The last disappointment was how IE7 tabs were shown as a unique innovation. They can't be serious! He really said, look if I control-click a new tab is opened. DUH. The interesting innovation was the screen where you could see thumbnails of all opened webpages and you could close the ones you no longer needed from there. And IE finally is able to print a webpage on paper correctly. Finally.

The hot news for me:

I was suprised by the amount of Vista exposure during the keynote. I hadn't expected that since I thought most of it was known already. What I found cool in this space?

  • The sidebar in which you can plug gadgets that inform you on 'real-time' data. What was particularly interesting is that they showed the SideShow, a mini-screen on a laptop (but I guess it could also be on something else that is connected) that gives you easy access to your gadgets. The cool thing is that most gadgets don't need the laptop to be turned to be active. Very handy.
  • IE7 RSS Support. I know, it was out in the open for a while, but to me it was the first time I saw it work. Looked very handy to me.
  • BillG and JimA gave a little inside view on the roadmap where I thought two vision statement where particurarly interesting
    • The next big step for WinFS after the upcoming version is integrating the desktop and server file system. I think this is key to get real information integration in an organization.
    • Server computing should work towards the same integrated experience that we already know on the desktop. Workflow, Content Management and Search (among others) should be able integrate much more easily than it does today.

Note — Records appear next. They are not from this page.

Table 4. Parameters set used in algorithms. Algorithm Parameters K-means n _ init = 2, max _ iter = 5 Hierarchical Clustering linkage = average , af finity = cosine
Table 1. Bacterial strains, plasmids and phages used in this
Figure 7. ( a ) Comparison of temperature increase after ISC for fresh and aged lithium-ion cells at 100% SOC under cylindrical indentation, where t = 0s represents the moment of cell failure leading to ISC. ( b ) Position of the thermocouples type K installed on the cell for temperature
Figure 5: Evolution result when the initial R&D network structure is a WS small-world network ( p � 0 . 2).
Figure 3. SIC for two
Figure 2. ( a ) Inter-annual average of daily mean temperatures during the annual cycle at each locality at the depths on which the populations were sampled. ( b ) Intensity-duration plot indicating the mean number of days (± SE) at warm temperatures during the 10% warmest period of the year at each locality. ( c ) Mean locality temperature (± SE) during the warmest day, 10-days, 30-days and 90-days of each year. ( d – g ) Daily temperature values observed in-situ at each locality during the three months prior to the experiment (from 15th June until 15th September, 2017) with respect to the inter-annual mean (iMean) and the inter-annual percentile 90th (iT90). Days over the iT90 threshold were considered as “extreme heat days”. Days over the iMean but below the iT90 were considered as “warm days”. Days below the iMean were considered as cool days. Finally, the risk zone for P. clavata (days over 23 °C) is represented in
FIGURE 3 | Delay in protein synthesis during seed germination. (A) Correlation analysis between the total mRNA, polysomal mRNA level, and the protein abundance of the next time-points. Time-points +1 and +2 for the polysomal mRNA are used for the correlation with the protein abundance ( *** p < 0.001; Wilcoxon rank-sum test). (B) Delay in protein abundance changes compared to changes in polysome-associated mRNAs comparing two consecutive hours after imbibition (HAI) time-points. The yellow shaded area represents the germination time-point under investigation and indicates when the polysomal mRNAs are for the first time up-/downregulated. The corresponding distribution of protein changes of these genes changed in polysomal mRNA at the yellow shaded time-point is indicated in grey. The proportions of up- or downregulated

Connected Systems are about how to Analyse, Access, Share, Find, Automate and Publish Information
  • Searching and thumbnails of opened applications are available everywhere in Vista. If you Alt-Tab you see thumbnails of the selected program, same counts when hovering over program icons on the taskbar. Very handy.
  • Vista can auto-optimize you workspace. One very interesting innovation was Superfetch. Superfetch starts preloading often-used DLL's based on your usage patterns. This means the DLL's are in memory which greatly improves startup time of those application.
  • Document metadata is part of the Explorer experience. You can set metadata by dragging documents in the explorer. Documents can also be grouped by metadata, even across folders. Very nice.

The Office 12 demo was very interesting:

  • The new UI is very cool. A lot on that is written elsewhere, I won't redo that here.
  • PowerPoint allows for rich bullet templates. Like, putting all you bullets on a arrow or in a circle. Nice.
  • SharePoint vNext has a recycle bin. Finally.
  • A new todo bar in Outlook that shows unread mail, tasks among other info
  • Interesting innovation but the next one is very cool. SharePoint and Outlook will both support RSS out-of-the-box. SharePoint publishes RSS, Outlook has a reader. What you can do is subscribe to a documents library RSS feed from Outlook and that way take the documents offline on the road. I think that the RSS-enablement of both tools opens up a whole lot of possibilities on information integration.
  • Microsoft CRM will be RSS-enabled to allow information subscription
  • Outlook allows for attachment previewing within the preview pane. What is nice is that this also works for Infopath documents. Which allows for forms that are directly shown inside Outlook, which makes it very easy for users to respond to those forms.

LINQ/WCF/Atlas/WPF/InfoCards/RSS demo

  • This was the coolest demo I have seen in a long time. Four key architects wrote an application on stage that queried the processes on the machine, enhanced with database data, all strong-typed with LINQ (Language Integrated Query). LINQ was also used to write out RSS (via it's XML capabilities). This RSS was made available via a couple of WCF endpoints (added when necessary). Firstly, this endpoint was consumed via Atlas over JASON (didn't know that protocol). Same thing with WPF, in which the communication was secured via InfoCards. The strong point in the whole demo was how quickly they integrated all these technologies together. Sure, it was pre-thought of, but still, most of the key code was written on stage and it worked like a charm. It really gave me the feeling that application development is taken to the next level with these technologies.